Consigne 1:
D'après le texte cité, par où fait-on passer le paralytique pour l'amener à Jésus ?
Consigne 2:
Dans la première phrase du texte cité, relevez tous les mots qui qualifient Jésus.

Texte cité:
★ ★ ★ ★ ★

La situation est bien connue: Jésus est tellement occupé et entouré qu’il
est presque inaccessible. Alors des gens lui amènent un paralytique par
le toit de la maison et Jésus lui remet ses péchés et le
guérit de sa paralysie. C’est la réponse de Jésus à une
requête spéciale, mais pour bien comprendre la réponse, encore
faut-il bien saisir à quoi et à qui il a répondu. Quelle
sorte de personnes sont ces gens qui amènent le paralytique à Jésus
? À qui pourrions-nous les comparer dans notre monde actuel pour mieux
saisir qui ils étaient ?

★ ★ ★ ★ ★

Données enregistrées:

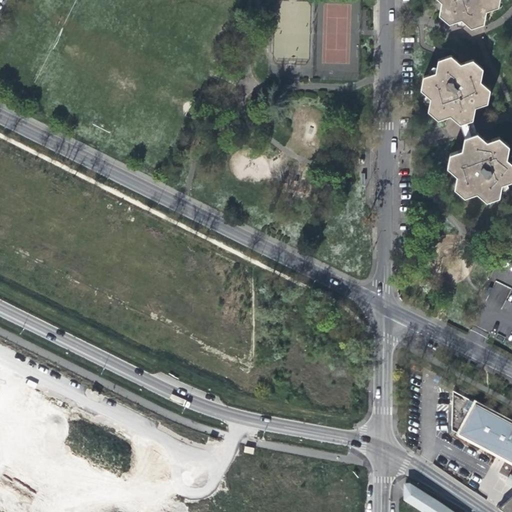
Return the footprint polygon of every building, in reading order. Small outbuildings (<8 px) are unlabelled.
[(498,7),(499,0),(438,0),(441,3),(440,10),(439,15),(449,24),(461,20),(471,28),(484,24),(486,11),(498,7)] [(487,103),(490,89),(480,81),(483,69),(472,60),(460,64),(451,55),(438,60),(436,72),(424,76),(421,90),(431,98),(428,111),(438,120),(450,115),(460,124),(473,119),(475,107),(487,103)] [(475,126),(473,119),(460,124),(462,131),(464,137),(477,133),(475,126)] [(511,180),(511,162),(507,158),(509,146),(499,137),(487,141),(477,133),(464,137),(462,150),(450,154),(447,167),(457,175),(455,188),(465,197),(477,193),(486,201),(499,197),(502,184),(511,180)] [(0,369),(0,439),(12,446),(31,407),(37,409),(45,392),(0,369)] [(511,462),(511,423),(452,391),(451,430),(511,462)] [(165,452),(115,427),(87,484),(130,504),(149,464),(157,468),(165,452)] [(33,446),(0,499),(21,511),(47,511),(73,470),(33,446)] [(511,511),(511,472),(508,479),(511,481),(511,495),(511,496),(495,507),(503,511),(511,511)] [(450,511),(409,484),(405,484),(405,492),(405,500),(422,511),(450,511)]
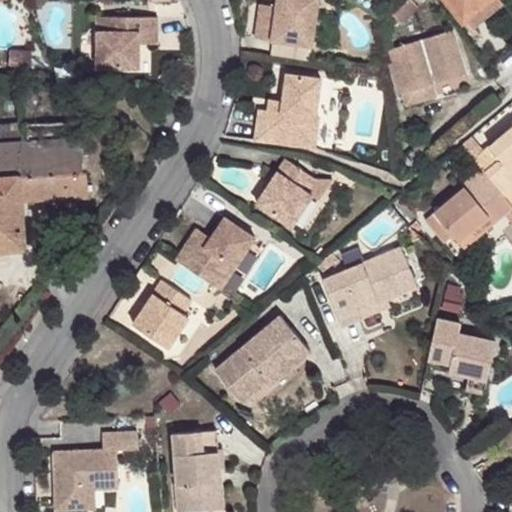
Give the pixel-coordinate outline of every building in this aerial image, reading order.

★ ★ ★ ★ ★

Réponse finale 1:
Par le toit de la maison.

Réponse finale 2:
occupé, entouré, inaccessible